------ SUPPLIED MATERIAL ------

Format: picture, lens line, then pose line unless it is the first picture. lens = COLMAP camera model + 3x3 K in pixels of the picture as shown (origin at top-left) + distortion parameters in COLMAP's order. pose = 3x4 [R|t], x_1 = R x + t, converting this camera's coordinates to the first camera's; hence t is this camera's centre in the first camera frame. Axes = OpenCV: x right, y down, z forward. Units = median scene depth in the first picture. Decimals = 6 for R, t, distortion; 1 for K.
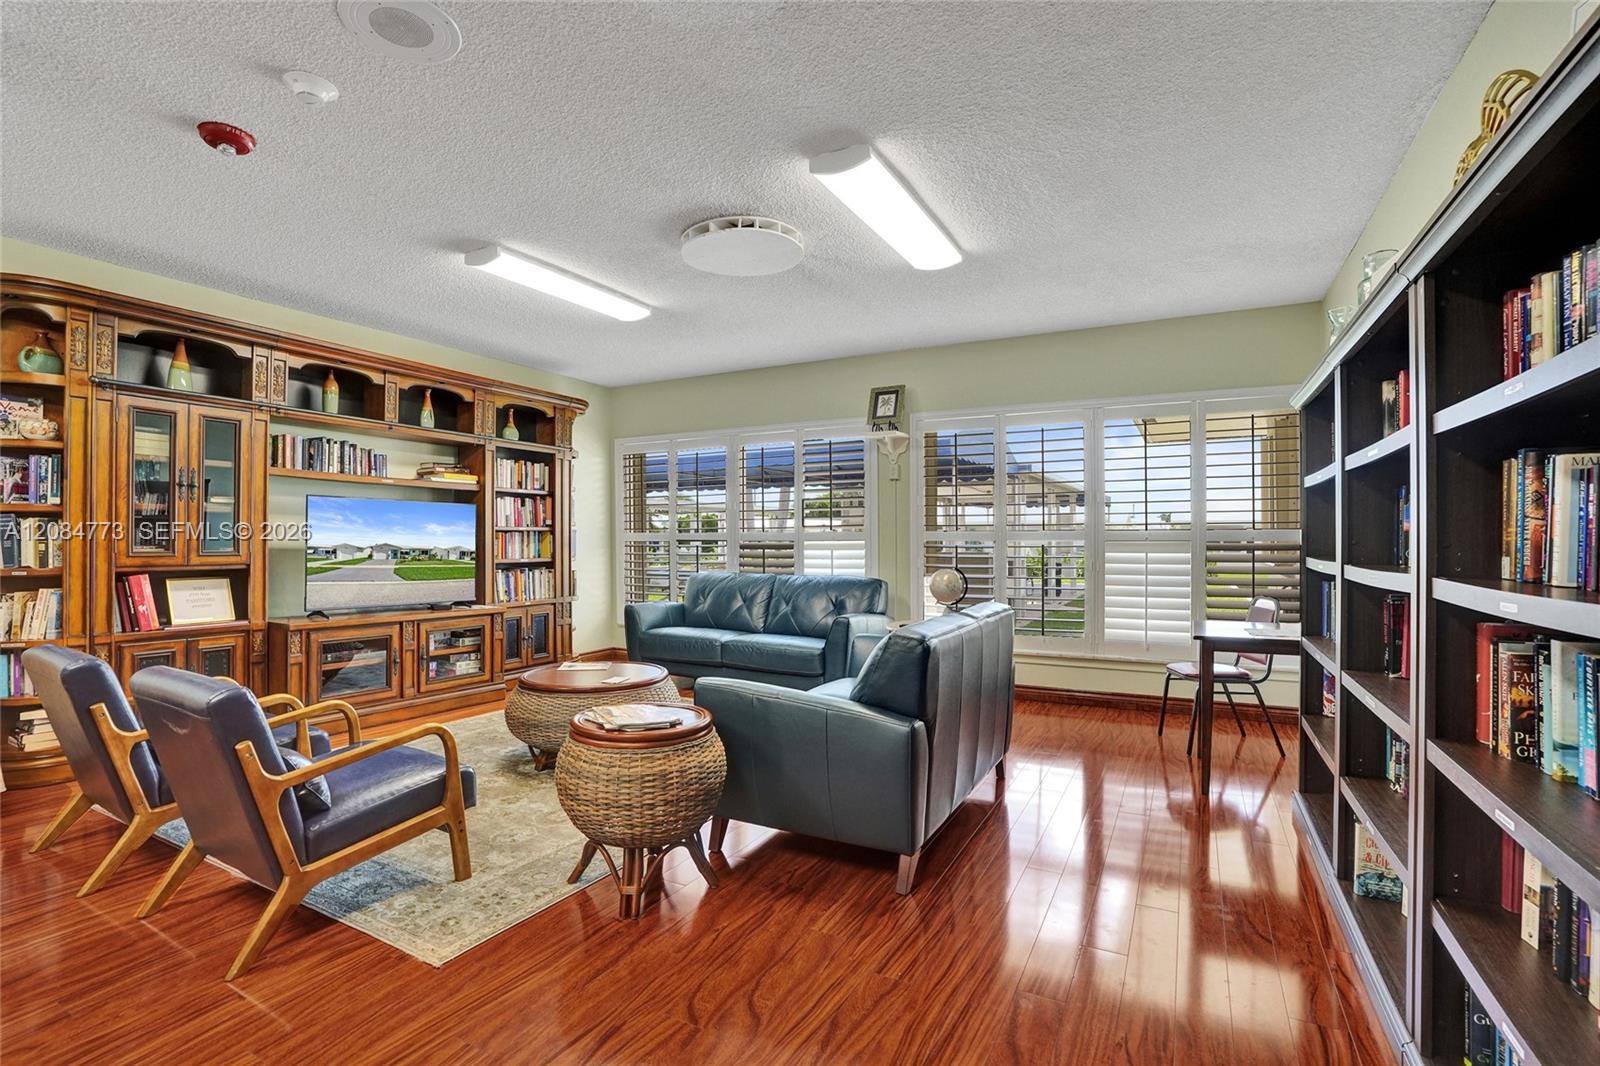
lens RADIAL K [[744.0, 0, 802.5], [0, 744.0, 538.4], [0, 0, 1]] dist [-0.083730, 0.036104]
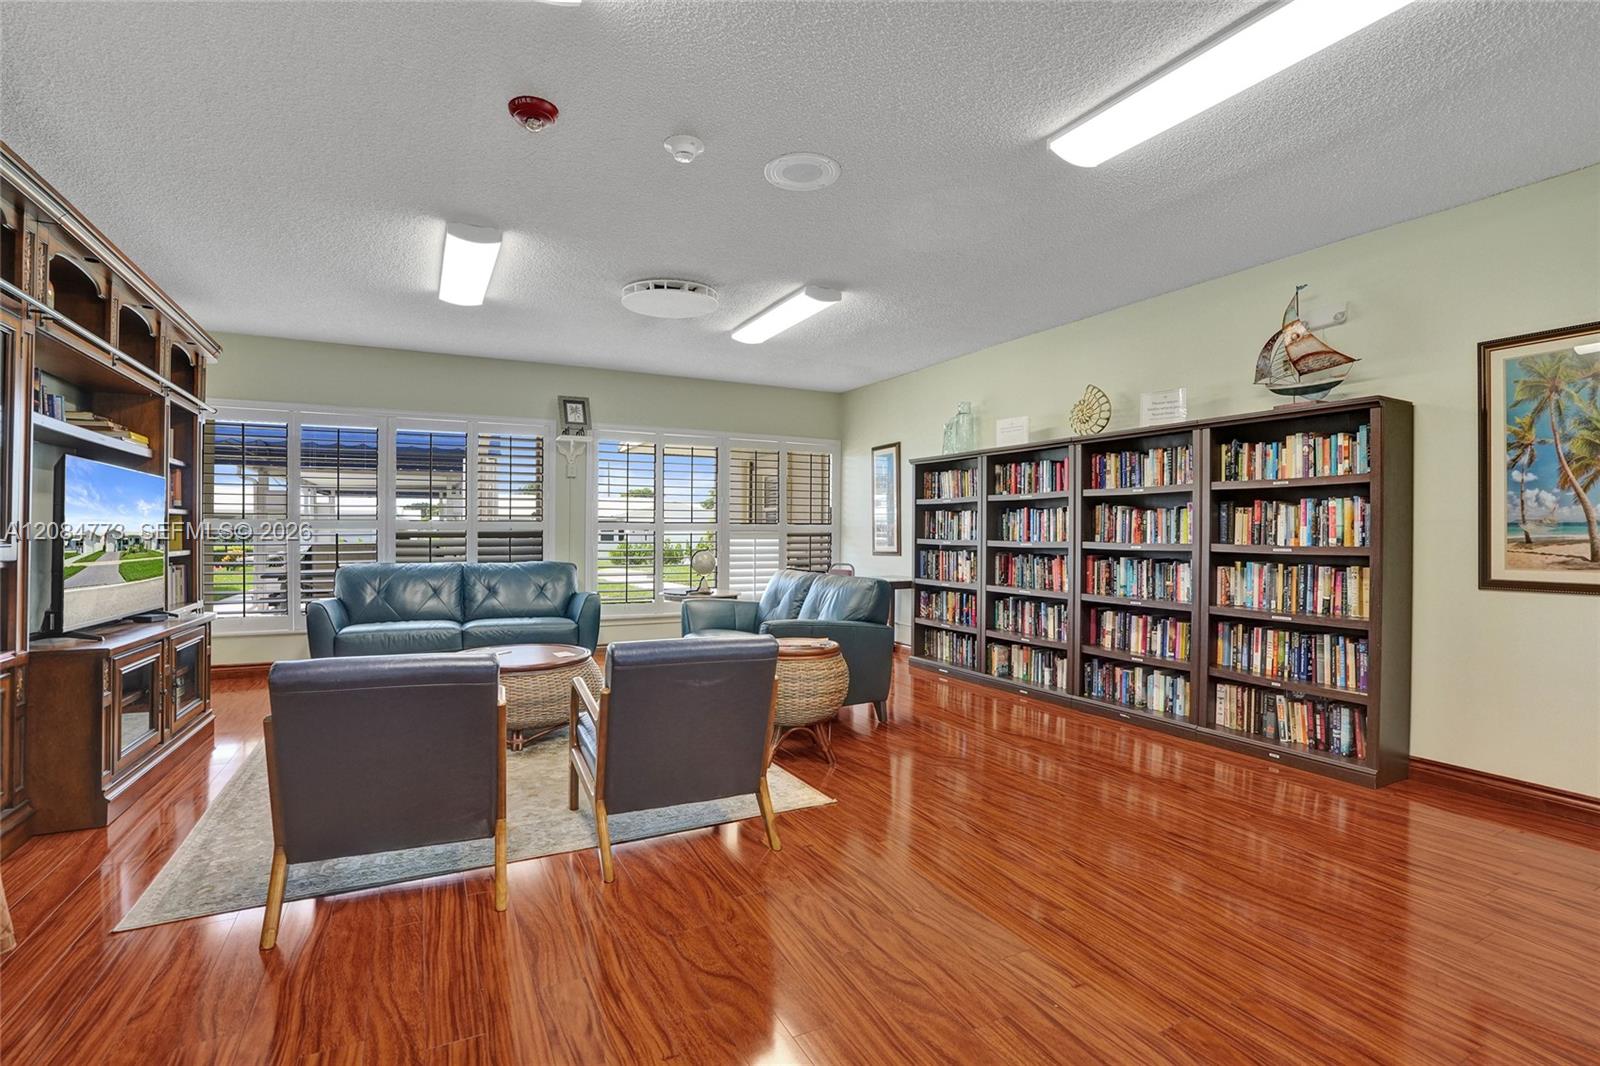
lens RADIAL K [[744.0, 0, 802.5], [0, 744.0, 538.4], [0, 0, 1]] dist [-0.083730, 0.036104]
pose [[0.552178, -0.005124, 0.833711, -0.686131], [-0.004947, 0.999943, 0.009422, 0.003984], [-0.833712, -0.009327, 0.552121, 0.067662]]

------

> PROMPT
Can you give the data above again with each "picture" changed to "frame" and everything else left as it is, leaving the pictures out of your answer?

> ANSWER BELOW
Format: frame, lens line, then pose line unless it is the first frame. lens = COLMAP camera model + 3x3 K in pixels of the frame as shown (origin at top-left) + distortion parameters in COLMAP's order. pose = 3x4 [R|t], x_1 = R x + t, converting this camera's coordinates to the first camera's; hence t is this camera's centre in the first camera frame. Axes = OpenCV: x right, y down, z forward. Units = median scene depth in the first frame. Decimals = 6 for R, t, distortion; 1 for K.
lens RADIAL K [[744.0, 0, 802.5], [0, 744.0, 538.4], [0, 0, 1]] dist [-0.083730, 0.036104]
lens RADIAL K [[744.0, 0, 802.5], [0, 744.0, 538.4], [0, 0, 1]] dist [-0.083730, 0.036104]
pose [[0.552178, -0.005124, 0.833711, -0.686131], [-0.004947, 0.999943, 0.009422, 0.003984], [-0.833712, -0.009327, 0.552121, 0.067662]]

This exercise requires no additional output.